A two particle system having masses, $M_{1}$ and $M_{2}$ are placed in a gravity-free space. If the first particle is shifted towards the centre of mass of the system by a distance $d$ , by how much distance should the second particle be shifted so that the centre of mass remains at its initial position?

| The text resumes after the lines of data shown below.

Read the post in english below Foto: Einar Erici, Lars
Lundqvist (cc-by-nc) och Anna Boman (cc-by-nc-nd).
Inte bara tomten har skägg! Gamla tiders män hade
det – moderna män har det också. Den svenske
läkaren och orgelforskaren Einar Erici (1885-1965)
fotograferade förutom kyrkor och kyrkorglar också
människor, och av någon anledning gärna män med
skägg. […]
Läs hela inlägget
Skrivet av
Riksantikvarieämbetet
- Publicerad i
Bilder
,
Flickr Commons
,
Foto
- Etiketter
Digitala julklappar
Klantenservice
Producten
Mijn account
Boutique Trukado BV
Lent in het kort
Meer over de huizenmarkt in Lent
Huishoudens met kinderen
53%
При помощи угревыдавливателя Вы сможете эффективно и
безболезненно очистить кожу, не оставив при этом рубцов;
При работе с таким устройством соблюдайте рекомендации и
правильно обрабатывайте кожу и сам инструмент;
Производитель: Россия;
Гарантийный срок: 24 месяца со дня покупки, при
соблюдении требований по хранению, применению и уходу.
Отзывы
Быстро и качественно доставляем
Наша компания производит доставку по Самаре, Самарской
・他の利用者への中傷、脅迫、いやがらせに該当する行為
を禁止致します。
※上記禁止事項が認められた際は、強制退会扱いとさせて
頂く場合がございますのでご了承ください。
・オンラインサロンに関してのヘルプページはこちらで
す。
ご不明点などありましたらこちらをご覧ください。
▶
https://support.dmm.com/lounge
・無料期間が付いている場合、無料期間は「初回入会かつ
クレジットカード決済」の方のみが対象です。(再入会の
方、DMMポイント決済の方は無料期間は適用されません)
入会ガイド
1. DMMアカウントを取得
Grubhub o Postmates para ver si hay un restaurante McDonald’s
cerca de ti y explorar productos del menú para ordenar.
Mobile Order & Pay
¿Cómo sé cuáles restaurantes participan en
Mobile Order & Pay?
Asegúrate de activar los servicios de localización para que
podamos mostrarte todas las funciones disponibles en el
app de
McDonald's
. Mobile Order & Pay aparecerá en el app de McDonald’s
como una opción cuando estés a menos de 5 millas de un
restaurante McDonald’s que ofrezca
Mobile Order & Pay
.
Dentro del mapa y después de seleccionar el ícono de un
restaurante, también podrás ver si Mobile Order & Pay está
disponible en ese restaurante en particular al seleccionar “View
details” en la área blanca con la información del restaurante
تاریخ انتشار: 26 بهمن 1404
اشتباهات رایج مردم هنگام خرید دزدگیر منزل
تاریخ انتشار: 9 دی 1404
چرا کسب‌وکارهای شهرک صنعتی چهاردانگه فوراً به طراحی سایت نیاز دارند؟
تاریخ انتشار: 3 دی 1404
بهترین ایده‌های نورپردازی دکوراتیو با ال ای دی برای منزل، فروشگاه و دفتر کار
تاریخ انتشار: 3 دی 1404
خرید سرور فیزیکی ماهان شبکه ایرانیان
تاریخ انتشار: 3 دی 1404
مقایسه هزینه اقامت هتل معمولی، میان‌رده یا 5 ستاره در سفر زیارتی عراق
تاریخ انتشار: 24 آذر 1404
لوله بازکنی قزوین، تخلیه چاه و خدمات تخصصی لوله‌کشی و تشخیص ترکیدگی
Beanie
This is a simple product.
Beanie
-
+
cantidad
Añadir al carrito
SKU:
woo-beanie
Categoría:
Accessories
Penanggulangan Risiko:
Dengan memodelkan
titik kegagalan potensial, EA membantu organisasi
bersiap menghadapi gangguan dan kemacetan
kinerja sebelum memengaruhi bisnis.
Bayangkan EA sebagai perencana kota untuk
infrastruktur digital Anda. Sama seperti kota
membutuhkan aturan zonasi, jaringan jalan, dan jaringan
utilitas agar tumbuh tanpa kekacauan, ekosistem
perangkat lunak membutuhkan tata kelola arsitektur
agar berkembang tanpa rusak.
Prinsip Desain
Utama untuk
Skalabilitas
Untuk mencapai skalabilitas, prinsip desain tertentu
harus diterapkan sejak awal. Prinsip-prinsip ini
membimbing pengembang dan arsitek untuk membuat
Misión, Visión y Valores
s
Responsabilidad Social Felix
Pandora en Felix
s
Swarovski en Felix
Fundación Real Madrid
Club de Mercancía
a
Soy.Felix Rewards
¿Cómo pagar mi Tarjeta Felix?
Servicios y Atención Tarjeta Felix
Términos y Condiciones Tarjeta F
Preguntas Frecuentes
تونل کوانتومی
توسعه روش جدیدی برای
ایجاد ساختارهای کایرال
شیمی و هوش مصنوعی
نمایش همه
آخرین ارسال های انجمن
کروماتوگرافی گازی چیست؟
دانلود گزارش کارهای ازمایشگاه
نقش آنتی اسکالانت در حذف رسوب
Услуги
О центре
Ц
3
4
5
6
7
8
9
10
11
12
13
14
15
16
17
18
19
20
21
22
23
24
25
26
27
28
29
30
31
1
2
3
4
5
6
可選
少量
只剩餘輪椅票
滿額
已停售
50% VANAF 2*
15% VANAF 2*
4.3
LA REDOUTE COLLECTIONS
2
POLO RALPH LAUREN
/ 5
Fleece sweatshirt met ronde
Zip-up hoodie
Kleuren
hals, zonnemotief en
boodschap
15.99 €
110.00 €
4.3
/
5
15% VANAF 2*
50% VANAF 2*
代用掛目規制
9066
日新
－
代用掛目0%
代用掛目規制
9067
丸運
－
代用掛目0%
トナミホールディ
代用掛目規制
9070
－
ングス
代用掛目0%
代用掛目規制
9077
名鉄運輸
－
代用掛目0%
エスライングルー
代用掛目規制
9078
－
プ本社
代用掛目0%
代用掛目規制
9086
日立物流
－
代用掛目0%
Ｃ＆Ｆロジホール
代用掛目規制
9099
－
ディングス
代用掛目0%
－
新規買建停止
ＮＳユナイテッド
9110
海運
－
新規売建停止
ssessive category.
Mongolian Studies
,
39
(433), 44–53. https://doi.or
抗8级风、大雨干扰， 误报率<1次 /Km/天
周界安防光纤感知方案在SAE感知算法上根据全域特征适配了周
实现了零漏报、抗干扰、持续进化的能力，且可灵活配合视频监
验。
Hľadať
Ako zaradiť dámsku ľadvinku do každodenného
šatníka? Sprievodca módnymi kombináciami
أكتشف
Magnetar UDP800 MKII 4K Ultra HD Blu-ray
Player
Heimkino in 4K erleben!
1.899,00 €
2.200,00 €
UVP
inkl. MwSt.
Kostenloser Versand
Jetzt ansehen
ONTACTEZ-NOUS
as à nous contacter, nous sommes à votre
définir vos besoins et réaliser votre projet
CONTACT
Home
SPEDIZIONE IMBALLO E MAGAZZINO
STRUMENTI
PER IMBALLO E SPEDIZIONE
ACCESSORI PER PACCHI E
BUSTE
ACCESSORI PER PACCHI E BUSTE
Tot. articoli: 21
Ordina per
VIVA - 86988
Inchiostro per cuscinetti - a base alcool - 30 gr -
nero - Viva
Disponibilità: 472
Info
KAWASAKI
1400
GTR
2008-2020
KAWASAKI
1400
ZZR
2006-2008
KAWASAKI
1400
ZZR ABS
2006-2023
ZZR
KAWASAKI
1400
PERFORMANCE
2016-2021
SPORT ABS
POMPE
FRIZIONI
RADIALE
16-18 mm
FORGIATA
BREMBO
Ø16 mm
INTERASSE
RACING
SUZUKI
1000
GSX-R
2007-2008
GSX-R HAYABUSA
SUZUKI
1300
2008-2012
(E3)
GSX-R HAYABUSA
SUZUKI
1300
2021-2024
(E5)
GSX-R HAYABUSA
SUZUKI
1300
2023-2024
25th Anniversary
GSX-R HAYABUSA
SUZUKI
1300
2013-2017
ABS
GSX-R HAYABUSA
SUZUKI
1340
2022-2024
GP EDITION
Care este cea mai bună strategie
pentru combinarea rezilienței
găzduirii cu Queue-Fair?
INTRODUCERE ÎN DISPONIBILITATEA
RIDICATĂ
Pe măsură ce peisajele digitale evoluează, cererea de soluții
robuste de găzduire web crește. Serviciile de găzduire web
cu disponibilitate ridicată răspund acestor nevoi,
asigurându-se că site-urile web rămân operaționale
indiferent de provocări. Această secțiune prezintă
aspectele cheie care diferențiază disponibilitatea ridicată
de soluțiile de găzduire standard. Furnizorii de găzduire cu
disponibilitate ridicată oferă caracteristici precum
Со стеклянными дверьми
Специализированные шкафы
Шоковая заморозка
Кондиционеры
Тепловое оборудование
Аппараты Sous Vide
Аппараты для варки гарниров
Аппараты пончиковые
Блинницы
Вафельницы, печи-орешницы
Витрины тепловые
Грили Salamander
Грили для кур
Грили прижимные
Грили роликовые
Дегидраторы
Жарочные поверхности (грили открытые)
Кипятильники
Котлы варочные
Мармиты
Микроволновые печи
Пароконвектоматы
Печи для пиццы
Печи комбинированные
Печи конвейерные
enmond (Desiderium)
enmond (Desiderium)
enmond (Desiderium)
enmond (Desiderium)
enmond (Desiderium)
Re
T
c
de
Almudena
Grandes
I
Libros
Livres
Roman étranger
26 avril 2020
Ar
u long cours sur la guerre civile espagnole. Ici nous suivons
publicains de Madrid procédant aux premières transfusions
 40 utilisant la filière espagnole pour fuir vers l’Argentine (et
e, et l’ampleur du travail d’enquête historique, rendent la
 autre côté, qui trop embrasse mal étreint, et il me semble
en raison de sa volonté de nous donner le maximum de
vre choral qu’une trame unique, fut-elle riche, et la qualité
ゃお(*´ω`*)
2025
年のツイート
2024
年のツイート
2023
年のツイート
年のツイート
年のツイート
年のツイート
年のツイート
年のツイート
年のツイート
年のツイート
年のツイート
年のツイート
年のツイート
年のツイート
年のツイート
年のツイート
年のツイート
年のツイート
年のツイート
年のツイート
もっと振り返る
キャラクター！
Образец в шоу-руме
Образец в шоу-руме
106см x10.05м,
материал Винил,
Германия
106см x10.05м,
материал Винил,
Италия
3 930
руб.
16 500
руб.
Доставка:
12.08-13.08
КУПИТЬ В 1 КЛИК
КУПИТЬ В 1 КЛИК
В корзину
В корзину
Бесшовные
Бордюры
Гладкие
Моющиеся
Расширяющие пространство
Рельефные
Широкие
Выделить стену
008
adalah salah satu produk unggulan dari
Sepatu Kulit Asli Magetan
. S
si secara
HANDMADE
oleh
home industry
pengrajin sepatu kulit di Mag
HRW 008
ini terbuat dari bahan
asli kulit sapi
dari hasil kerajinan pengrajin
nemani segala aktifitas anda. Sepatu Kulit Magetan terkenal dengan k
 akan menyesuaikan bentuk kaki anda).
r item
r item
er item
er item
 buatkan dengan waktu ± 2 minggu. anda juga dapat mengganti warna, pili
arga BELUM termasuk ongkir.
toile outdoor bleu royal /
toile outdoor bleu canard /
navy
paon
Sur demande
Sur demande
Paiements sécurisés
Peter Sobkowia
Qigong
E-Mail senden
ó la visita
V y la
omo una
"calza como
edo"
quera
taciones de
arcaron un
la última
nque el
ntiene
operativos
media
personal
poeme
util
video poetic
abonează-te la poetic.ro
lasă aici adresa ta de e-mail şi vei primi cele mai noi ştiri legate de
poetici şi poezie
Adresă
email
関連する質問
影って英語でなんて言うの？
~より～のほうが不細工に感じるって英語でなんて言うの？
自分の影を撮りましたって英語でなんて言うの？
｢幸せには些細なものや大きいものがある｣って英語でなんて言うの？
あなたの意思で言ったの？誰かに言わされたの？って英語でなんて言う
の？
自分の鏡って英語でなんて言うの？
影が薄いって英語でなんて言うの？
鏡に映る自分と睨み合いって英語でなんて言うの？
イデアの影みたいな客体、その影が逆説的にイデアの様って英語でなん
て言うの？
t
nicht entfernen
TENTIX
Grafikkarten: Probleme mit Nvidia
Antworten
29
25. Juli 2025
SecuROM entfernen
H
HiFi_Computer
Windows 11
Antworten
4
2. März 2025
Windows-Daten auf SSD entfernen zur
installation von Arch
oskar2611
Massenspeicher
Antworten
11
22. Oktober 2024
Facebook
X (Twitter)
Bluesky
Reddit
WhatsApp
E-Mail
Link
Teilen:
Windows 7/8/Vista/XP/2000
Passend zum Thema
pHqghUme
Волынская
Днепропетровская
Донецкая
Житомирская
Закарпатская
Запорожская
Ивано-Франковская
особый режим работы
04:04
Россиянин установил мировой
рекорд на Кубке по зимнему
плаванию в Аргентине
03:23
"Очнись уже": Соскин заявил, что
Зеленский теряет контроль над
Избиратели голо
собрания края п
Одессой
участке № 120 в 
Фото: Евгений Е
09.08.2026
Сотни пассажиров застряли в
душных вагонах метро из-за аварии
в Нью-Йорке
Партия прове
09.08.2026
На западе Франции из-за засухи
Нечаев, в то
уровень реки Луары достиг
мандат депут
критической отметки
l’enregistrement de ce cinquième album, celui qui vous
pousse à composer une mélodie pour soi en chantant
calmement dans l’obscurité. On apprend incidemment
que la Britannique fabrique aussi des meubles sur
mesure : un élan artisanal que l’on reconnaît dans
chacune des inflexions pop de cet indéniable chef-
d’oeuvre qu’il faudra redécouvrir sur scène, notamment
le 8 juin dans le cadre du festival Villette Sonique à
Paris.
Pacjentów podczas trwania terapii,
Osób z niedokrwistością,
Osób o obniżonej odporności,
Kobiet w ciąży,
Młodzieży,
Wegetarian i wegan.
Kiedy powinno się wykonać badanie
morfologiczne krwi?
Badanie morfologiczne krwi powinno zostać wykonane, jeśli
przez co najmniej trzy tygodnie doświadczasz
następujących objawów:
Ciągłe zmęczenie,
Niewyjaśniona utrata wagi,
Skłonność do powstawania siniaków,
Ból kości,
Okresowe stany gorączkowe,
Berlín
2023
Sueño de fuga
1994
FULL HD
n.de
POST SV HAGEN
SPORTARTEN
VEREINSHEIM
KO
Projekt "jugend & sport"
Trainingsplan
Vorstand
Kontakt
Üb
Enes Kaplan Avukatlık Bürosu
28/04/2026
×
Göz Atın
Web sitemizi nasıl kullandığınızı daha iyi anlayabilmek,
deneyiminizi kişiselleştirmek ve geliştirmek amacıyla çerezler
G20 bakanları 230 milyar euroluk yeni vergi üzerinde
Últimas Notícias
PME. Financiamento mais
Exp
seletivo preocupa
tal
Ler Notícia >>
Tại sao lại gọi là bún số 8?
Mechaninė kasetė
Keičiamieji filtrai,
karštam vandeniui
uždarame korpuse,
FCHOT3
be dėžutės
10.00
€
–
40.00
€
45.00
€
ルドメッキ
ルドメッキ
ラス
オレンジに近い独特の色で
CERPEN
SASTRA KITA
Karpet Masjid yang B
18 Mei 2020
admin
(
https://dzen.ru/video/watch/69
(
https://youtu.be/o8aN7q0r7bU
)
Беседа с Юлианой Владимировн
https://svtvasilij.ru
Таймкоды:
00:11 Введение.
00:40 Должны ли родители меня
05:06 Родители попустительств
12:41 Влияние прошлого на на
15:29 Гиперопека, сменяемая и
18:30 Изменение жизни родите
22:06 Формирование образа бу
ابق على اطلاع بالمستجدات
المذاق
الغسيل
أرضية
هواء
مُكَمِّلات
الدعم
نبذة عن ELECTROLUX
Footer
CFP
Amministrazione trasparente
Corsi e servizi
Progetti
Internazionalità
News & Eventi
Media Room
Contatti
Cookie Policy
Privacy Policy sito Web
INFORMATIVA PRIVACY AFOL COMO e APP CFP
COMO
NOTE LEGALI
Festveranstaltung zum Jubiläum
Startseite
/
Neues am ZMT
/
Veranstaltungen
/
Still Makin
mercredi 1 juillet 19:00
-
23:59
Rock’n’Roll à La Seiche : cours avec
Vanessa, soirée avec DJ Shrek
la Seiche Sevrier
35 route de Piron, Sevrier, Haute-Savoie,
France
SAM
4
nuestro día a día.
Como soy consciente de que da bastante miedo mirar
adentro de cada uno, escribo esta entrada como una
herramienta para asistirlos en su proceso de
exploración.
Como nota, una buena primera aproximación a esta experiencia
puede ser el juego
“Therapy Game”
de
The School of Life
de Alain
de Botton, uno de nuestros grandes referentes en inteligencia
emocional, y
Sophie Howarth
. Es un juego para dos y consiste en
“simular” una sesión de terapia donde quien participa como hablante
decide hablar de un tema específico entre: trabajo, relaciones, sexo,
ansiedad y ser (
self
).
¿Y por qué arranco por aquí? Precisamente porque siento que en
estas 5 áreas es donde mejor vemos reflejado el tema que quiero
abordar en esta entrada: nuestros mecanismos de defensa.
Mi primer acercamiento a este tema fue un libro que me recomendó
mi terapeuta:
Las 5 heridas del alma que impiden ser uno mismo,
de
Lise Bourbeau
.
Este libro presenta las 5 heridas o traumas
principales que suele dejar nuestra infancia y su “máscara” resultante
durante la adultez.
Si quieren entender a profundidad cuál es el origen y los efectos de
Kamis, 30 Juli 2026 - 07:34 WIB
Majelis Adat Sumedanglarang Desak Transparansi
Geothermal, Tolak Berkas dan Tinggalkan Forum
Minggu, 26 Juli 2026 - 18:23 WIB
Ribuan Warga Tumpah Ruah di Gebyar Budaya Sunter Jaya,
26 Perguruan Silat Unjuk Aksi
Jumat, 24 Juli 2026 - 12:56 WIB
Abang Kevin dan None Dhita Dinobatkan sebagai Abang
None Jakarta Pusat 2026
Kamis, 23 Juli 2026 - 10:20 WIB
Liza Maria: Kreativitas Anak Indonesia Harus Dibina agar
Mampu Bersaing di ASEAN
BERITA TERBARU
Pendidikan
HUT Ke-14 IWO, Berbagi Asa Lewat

• A. $\frac{M_{1}}{M_{2}}d$
• B. $\frac{M_{2}}{M_{1}}d$
• C. $\frac{M_{1}}{M_{1} + M_{2}}d$
• D. $d$

Answer 1

Answer: (A)

Let us suppose that first and second particle are pushed by the distances $\Delta x_{1} \& \Delta x_{2}$ respectively.
Then, the change in the position of the centre of mass, $\Delta x_{cm}=\frac{M_{1} \Delta x_{1} + M_{2} \Delta x_{2 }}{M_{1} + M_{2}}$
As given, $\Delta x_{cm}=0,$ we have $\frac{M_{1} \Delta x_{1} + M_{2} \Delta x_{2}}{M_{1} + M_{2}}=0$
or $M_{1}\Delta x_{1}+M_{2}\Delta x_{2}=0$
Here, $\Delta x_{1}=d$
$\therefore M_{1}\times d+M_{2}\Delta x_{2}=0$
$\Delta x_{2}=-\frac{M_{1}}{M_{2}}d$
The negative sign shows that mass, $\textit{M}_{2 }$ will move in opposite direction.